Original source: topic-batch-atomicity-across-rotation

Topic: Explore what happens if `appendbatch` writes a buffer that pushes past `max``file_size` — does the batch stay atomic or can it split?

Date: 2026-05-29

Time: 08:09

Batch Atomicity Across File Rotation in the WAL

The batch stays atomic. It can never split across files.

The key is the ordering of operations inside append_batch at write-ahead-log/wal.py:153:


def append_batch(self, operations: List[Tuple[str, str, str]]) -> int:
    with self._lock:
        buf = bytearray()
        for op_type, key, value in operations:
            self._seq_num += 1
            buf.extend(_encode_record(...))
        self._seq_num += 1
        commit_seq = self._seq_num
        buf.extend(_encode_record(commit_seq, OP_COMMIT, b"", b""))
        self._fd.write(bytes(buf))          # 1. write entire batch
        self._do_sync(force=True)           # 2. fsync
        self._maybe_rotate()               # 3. THEN check rotation
        return commit_seq

Three things guarantee atomicity:

1. Single buffer, single write

All operation records plus the COMMIT marker are assembled into one bytearray, then flushed with a single self._fd.write(bytes(buf)). There's no per-record rotation check inside the loop. The buffer can be arbitrarily large — it doesn't matter.

2. Rotation is post-write

mayberotate() (line 136) runs after the write and sync complete:


def _maybe_rotate(self):
    if self._fd and self._fd.tell() >= self._max_file_size:
        self._rotate()

This means a WAL file can grow beyond maxfilesize if a batch pushes it past the limit.

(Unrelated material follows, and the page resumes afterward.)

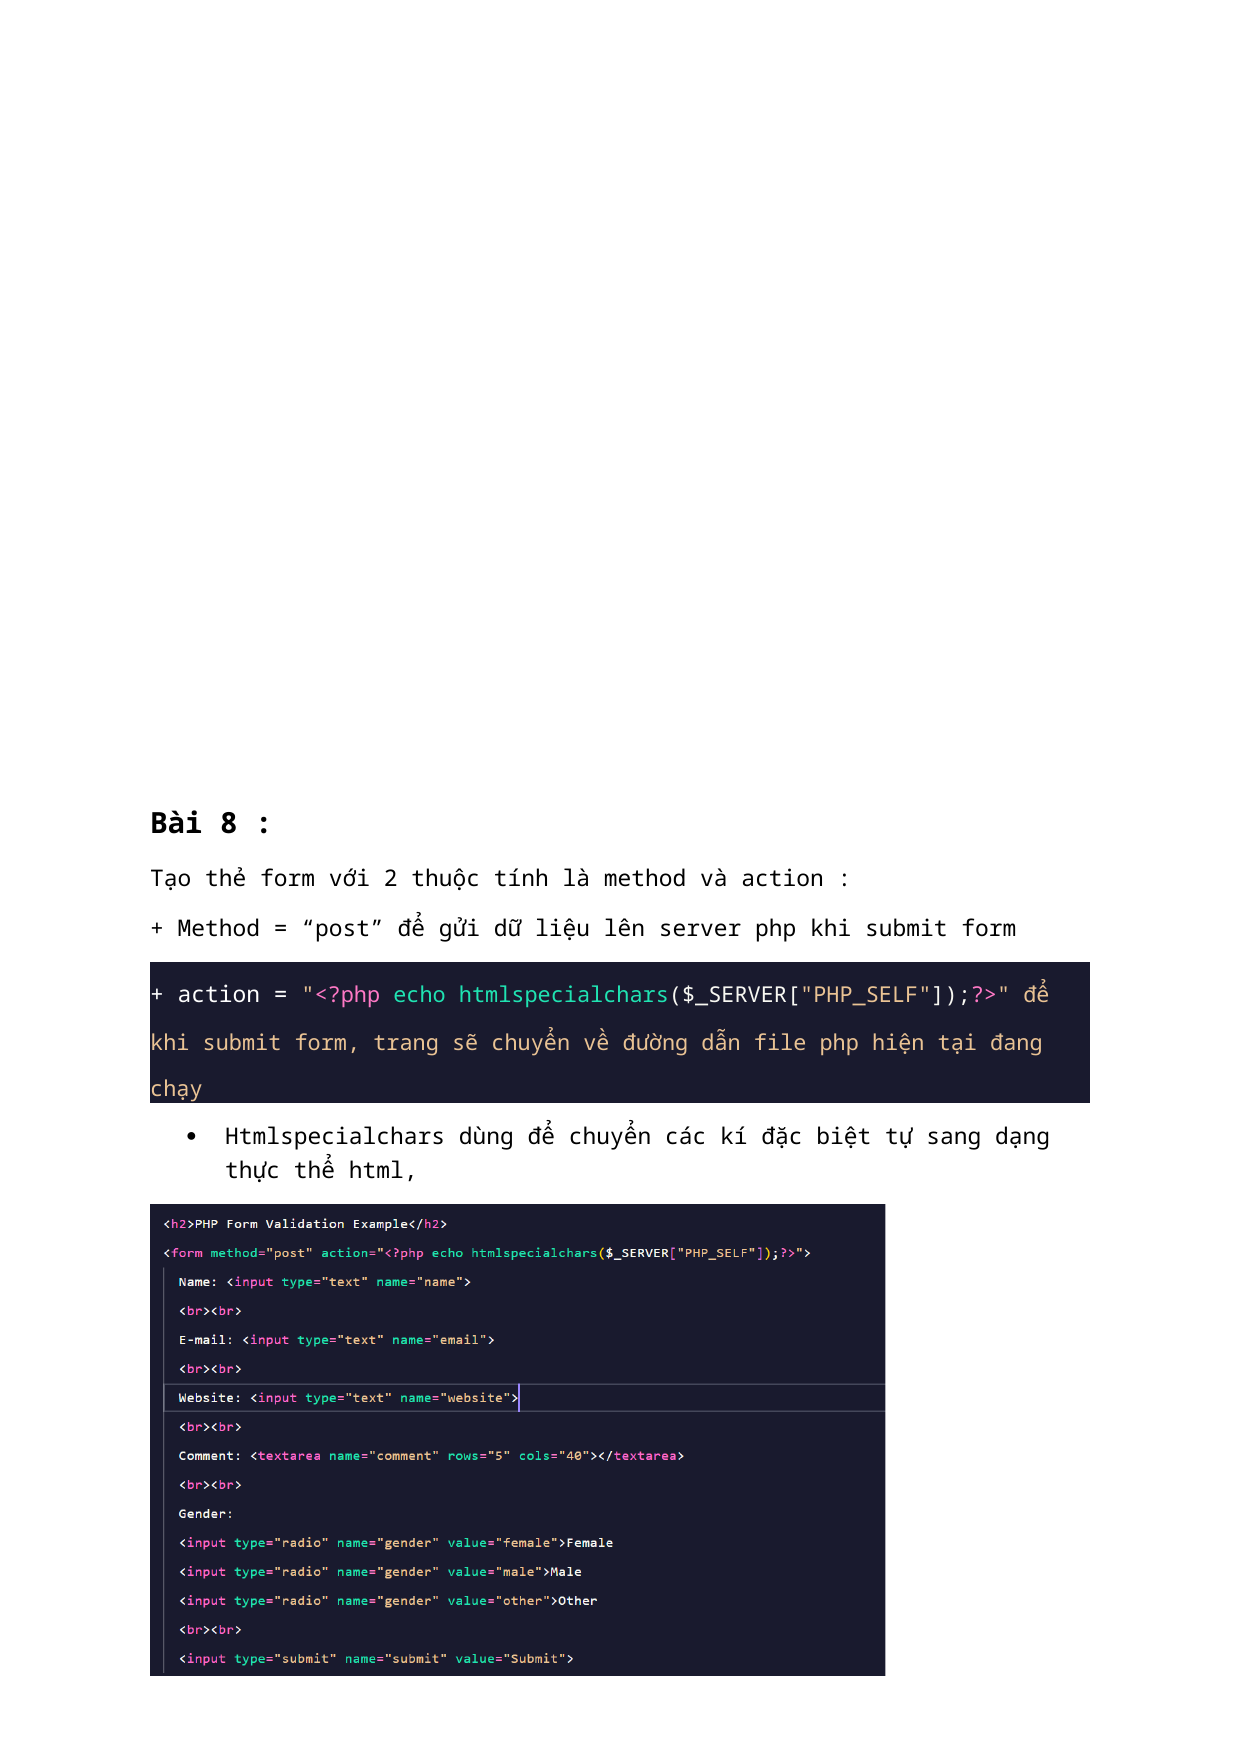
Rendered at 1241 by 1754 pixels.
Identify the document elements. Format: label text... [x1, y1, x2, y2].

The size cap is soft, not hard. The file only rotates on the *next* operation after the batch finishes.

3. The lock prevents interleaving

The entire method runs under self._lock, so no other thread can sneak a rotation or a competing write between the batch records.

Contrast with single-record `append`

The single-record append at line 141 follows the same write-then-rotate pattern, but for individual records it's less consequential — each record is self-contained. The batch case is where this ordering decision actually matters for correctness.

Contrast with Bitcask

Bitcask (hash-index-storage/bitcask.py:169) calls mayberotate() before each put, which means consecutive puts can land in different files. That's fine for Bitcask since it doesn't need batch semantics — each key-value pair is independently addressable via the in-memory keydir.

What could go wrong

If the process crashes *during* self.fd.write(bytes(buf)) — after some bytes hit disk but before the COMMIT record is written — recovery code should treat the batch as incomplete. The COMMIT record (OPCOMMIT) at the end of the buffer serves as the durability marker: if it's absent, the batch is discarded during replay. This is the standard WAL pattern from DDIA Chapter 3.

One subtle implication

Because openlatest (line 100) checks os.path.getsize(last) < self.maxfile_size on startup, a file that was pushed past the limit by a batch will trigger a new file on the next open. The overshoot is tolerated for exactly one batch's worth.

Topic: Explore what happens if appendbatch writes a buffer that pushes past maxfile_size — does the batch stay atomic or can it split?